### EXTRAIT
L'OTRE est une fédération patronale, représentative des PME à capitaux familiaux du transport routier, fondée en 2000. Elle a voulu dès sa création, s'inscrire dans une dimension européenne, répondant ainsi à la réalité du marché du transport routier français de marchandises, de par la situation de transit de notre pays.
Concernant le dossier de l'écotaxe, de la délégation de sa collecte et de sa gestion à la société privée Écomouv' pour laquelle vous avez souhaité nous entendre, l'OTRE a toujours eu une démarche constructive sur le projet d'une taxation visant au financement des infrastructures routières. Cet engagement avait une condition : une taxation à iso-fiscalité pour les entreprises de transport routier de marchandises nationales, devant permettre de réduire le différentiel de compétitivité entre les entreprises européennes et les entreprises françaises.
######
### LISTE DISPONIBLE
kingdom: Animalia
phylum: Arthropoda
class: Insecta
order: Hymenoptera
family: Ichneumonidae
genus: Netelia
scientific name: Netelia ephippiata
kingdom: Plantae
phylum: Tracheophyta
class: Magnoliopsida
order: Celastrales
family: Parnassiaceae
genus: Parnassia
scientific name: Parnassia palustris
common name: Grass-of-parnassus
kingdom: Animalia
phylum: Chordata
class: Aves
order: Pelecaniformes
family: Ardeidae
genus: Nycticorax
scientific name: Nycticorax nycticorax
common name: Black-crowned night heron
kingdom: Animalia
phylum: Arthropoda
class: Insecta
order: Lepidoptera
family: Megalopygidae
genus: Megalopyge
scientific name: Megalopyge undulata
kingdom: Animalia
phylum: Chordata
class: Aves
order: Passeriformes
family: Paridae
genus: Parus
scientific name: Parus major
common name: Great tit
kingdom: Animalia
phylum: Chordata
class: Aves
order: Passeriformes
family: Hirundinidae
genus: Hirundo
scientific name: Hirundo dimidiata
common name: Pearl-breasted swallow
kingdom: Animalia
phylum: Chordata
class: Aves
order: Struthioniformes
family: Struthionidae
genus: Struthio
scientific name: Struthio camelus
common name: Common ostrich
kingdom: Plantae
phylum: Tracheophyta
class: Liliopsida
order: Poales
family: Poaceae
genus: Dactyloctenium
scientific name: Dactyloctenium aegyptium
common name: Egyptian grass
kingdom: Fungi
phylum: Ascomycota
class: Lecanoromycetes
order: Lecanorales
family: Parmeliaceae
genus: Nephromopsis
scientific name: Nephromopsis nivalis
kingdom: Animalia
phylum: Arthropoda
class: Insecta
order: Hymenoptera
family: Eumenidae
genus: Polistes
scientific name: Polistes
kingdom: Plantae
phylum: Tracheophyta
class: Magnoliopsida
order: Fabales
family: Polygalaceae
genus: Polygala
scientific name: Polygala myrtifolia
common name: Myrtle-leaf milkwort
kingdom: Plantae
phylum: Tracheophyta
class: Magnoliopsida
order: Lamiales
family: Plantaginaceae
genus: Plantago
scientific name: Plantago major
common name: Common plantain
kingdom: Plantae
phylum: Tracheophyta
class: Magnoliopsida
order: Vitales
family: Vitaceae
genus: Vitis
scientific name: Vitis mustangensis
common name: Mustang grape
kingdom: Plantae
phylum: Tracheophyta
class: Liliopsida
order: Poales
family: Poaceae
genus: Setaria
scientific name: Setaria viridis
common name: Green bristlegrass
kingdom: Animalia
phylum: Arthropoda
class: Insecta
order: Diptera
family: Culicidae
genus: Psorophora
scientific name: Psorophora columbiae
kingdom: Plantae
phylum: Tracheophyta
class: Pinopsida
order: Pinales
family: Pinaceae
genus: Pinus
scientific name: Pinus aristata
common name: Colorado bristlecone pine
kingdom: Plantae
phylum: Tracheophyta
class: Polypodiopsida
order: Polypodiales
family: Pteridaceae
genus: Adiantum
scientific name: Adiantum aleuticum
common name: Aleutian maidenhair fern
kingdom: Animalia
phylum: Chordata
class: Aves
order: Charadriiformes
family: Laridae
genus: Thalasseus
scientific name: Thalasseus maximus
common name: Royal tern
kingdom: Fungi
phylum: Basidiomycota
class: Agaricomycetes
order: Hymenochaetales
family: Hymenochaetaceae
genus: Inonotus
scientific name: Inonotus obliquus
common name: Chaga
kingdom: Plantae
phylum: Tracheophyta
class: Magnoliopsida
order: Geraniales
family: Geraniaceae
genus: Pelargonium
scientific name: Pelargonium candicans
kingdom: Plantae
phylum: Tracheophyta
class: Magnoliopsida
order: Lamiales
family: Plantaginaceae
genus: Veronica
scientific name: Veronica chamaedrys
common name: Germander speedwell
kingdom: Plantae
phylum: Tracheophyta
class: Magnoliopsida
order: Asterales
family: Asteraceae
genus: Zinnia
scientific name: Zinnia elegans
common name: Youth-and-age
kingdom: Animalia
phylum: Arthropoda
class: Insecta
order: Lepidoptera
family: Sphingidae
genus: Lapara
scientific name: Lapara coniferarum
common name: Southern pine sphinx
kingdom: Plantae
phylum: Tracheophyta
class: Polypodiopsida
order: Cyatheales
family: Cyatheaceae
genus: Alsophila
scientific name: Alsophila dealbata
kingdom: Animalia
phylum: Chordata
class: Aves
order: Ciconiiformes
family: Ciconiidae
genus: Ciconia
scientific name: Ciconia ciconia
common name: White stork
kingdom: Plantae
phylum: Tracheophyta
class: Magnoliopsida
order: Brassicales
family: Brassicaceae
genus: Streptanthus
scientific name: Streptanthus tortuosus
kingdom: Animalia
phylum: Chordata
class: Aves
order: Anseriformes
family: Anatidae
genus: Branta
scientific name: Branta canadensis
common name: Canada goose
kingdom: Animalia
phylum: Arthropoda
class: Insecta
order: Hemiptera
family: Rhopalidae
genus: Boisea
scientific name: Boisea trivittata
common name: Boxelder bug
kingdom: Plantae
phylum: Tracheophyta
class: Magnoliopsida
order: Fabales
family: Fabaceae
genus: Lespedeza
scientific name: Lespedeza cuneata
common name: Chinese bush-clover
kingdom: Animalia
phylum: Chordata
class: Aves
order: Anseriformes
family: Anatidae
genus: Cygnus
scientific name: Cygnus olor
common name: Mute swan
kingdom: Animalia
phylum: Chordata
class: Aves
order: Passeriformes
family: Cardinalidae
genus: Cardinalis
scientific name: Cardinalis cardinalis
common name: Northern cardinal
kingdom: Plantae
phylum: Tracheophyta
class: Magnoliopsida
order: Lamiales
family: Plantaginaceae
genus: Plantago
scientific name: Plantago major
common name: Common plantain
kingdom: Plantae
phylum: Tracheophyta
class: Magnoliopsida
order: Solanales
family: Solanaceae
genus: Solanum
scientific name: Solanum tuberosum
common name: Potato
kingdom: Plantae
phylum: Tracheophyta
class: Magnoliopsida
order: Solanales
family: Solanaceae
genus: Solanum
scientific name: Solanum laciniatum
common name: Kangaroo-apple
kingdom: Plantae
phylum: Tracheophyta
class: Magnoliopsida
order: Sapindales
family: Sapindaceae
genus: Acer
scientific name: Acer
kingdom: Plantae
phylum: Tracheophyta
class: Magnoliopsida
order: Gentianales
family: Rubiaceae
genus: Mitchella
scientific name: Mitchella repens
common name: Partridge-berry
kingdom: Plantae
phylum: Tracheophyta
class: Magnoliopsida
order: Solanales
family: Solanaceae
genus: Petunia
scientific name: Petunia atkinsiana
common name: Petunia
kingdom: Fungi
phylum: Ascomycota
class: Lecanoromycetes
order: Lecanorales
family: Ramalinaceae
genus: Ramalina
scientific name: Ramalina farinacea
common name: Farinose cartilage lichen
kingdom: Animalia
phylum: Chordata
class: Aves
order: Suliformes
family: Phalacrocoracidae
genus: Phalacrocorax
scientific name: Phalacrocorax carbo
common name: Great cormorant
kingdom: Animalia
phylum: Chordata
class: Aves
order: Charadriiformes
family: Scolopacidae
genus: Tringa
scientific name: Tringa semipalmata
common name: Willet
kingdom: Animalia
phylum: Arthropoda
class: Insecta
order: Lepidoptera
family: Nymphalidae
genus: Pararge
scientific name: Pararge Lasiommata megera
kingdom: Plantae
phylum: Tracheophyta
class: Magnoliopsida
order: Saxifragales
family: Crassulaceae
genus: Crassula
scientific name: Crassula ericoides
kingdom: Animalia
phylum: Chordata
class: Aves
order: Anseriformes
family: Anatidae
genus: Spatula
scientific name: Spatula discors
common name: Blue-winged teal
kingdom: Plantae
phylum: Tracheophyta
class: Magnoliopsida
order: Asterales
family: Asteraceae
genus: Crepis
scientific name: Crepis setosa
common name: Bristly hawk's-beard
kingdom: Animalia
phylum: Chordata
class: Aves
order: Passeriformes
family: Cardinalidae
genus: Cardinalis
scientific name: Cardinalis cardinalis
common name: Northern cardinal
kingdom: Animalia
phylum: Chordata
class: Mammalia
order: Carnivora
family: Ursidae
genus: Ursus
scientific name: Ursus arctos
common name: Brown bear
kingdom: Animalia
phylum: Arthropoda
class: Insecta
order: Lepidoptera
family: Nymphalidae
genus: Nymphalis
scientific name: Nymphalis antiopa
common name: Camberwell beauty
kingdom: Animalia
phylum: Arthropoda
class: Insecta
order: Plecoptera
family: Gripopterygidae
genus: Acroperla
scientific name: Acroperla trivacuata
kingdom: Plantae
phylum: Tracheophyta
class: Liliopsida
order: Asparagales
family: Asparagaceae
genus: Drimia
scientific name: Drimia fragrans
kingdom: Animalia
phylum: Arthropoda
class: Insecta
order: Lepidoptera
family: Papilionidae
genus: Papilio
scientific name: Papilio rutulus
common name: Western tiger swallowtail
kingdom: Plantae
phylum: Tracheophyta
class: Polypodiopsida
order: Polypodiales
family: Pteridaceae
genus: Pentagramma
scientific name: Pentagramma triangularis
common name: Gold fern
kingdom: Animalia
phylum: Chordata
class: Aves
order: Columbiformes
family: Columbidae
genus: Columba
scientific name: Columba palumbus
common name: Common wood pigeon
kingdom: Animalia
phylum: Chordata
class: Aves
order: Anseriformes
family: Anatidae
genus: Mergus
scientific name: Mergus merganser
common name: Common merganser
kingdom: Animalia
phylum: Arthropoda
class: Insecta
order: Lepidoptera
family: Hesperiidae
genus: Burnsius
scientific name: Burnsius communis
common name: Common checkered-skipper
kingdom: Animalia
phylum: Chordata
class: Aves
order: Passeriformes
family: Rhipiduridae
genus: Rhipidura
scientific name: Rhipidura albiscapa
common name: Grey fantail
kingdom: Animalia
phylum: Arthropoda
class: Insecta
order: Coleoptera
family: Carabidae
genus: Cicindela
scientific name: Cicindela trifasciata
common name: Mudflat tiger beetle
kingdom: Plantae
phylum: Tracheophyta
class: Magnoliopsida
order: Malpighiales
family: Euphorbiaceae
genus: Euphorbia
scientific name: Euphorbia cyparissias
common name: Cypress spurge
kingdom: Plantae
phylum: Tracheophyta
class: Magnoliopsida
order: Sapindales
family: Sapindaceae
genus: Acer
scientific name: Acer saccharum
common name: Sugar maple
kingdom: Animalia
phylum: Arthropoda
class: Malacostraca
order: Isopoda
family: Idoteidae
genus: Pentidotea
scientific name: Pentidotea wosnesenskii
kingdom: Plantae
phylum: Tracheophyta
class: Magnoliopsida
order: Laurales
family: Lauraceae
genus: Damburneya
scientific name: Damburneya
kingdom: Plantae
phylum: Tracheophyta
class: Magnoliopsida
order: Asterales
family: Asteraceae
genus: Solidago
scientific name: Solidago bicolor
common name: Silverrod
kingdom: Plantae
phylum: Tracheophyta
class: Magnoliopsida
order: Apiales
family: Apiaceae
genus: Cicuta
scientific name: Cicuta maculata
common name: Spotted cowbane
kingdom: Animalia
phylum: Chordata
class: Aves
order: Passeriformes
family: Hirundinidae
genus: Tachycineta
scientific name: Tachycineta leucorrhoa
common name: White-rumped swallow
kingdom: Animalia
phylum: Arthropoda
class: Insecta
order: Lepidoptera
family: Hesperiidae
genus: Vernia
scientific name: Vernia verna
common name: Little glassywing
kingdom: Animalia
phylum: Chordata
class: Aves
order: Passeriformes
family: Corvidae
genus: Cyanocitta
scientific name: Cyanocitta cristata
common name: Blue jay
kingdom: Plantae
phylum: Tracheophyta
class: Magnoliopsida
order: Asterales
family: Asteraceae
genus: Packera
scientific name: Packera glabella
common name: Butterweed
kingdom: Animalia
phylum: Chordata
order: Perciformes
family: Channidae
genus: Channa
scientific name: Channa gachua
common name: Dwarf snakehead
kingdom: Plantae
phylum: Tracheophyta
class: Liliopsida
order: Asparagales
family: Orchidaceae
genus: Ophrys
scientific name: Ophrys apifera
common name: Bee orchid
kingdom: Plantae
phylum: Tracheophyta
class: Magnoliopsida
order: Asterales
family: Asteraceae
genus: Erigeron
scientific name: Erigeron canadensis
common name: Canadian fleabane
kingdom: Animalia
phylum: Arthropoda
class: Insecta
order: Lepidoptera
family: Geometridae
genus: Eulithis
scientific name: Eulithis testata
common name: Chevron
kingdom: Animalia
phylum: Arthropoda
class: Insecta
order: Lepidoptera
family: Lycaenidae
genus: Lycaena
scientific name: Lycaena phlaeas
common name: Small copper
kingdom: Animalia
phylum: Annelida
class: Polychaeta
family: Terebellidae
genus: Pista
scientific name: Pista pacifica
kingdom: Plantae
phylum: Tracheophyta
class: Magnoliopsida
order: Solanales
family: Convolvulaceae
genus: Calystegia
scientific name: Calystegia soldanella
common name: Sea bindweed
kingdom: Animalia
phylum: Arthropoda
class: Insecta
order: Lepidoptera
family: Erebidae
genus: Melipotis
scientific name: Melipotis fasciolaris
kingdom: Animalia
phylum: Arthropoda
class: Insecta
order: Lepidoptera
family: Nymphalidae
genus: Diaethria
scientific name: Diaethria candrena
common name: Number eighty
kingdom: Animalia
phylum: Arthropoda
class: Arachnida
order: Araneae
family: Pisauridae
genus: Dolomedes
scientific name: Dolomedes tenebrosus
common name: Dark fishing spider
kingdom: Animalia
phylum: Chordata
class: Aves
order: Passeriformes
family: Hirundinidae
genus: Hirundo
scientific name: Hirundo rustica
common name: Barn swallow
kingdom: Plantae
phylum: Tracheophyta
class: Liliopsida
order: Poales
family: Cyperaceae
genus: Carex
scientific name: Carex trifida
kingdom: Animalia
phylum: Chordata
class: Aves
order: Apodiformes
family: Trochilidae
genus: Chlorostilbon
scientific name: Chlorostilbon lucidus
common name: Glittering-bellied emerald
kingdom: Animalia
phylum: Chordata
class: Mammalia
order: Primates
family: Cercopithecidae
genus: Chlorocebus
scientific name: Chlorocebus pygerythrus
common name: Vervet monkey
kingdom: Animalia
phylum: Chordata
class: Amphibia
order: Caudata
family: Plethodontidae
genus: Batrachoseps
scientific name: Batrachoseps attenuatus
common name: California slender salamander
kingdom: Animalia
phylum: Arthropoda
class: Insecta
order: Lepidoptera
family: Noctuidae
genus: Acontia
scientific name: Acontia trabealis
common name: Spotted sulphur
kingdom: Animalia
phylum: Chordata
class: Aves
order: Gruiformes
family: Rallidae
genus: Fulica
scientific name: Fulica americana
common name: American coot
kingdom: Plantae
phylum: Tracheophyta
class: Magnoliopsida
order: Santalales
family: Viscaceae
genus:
######
• **CONSIGNE DONNÉE 1**
Recopiez à l'identique un passage de la liste : commencez à la ligne qui contient « genus: Mitchella » et arrêtez-vous après celle qui contient « scientific name: Crepis setosa ».
• **CONSIGNE DONNÉE 2**
Rédigez la suite de l'extrait sur l'OTRE et l'écotaxe.
L'extrait et la liste n'ont aucun lien entre eux.

• **RÉPONSE RÉDIGÉE 1**
genus: Mitchella
scientific name: Mitchella repens
common name: Partridge-berry
kingdom: Plantae
phylum: Tracheophyta
class: Magnoliopsida
order: Solanales
family: Solanaceae
genus: Petunia
scientific name: Petunia atkinsiana
common name: Petunia
kingdom: Fungi
phylum: Ascomycota
class: Lecanoromycetes
order: Lecanorales
family: Ramalinaceae
genus: Ramalina
scientific name: Ramalina farinacea
common name: Farinose cartilage lichen
kingdom: Animalia
phylum: Chordata
class: Aves
order: Suliformes
family: Phalacrocoracidae
genus: Phalacrocorax
scientific name: Phalacrocorax carbo
common name: Great cormorant
kingdom: Animalia
phylum: Chordata
class: Aves
order: Charadriiformes
family: Scolopacidae
genus: Tringa
scientific name: Tringa semipalmata
common name: Willet
kingdom: Animalia
phylum: Arthropoda
class: Insecta
order: Lepidoptera
family: Nymphalidae
genus: Pararge
scientific name: Pararge Lasiommata megera
kingdom: Plantae
phylum: Tracheophyta
class: Magnoliopsida
order: Saxifragales
family: Crassulaceae
genus: Crassula
scientific name: Crassula ericoides
kingdom: Animalia
phylum: Chordata
class: Aves
order: Anseriformes
family: Anatidae
genus: Spatula
scientific name: Spatula discors
common name: Blue-winged teal
kingdom: Plantae
phylum: Tracheophyta
class: Magnoliopsida
order: Asterales
family: Asteraceae
genus: Crepis
scientific name: Crepis setosa

• **RÉPONSE RÉDIGÉE 2**
Tout au long des travaux menés sur la mise en place de l'écotaxe, nous avons alerté les pouvoirs publics sur les déviances des choix qui se formalisaient, avec d'un côté une taxation dont la collecte serait sous-traitée à une société privée et des prestataires mandatés, et, d'un autre, le principe d'une taxe dont le transporteur était le redevable, mais qu'il était autorisé à répercuter.
Une fois le choix du contrat de partenariat public-privé fait, la première erreur commise, à notre sens, a été d'écarter les représentants des futurs redevables de l'établissement du cahier des charges. En effet, les particularités de notre secteur et de ses multiples activités n'ont pas été efficacement identifiées à la source et ont contribué à la mise en place d'un système qui s'avère finalement totalement inadapté aux 36 000 entreprises du secteur et, plus globalement, aux propriétaires des quelque 500 000 poids lourds français.
Dès l'appel d'offres, l'OTRE s'est dite surprise de voir dans les candidats en lice une société qui avait dans ses actionnaires une entreprise publique appelée à être une des principales bénéficiaires des recettes de la taxe poids lourds, au nom du report modal, la SNCF, deuxième actionnaire du consortium Écomouv'.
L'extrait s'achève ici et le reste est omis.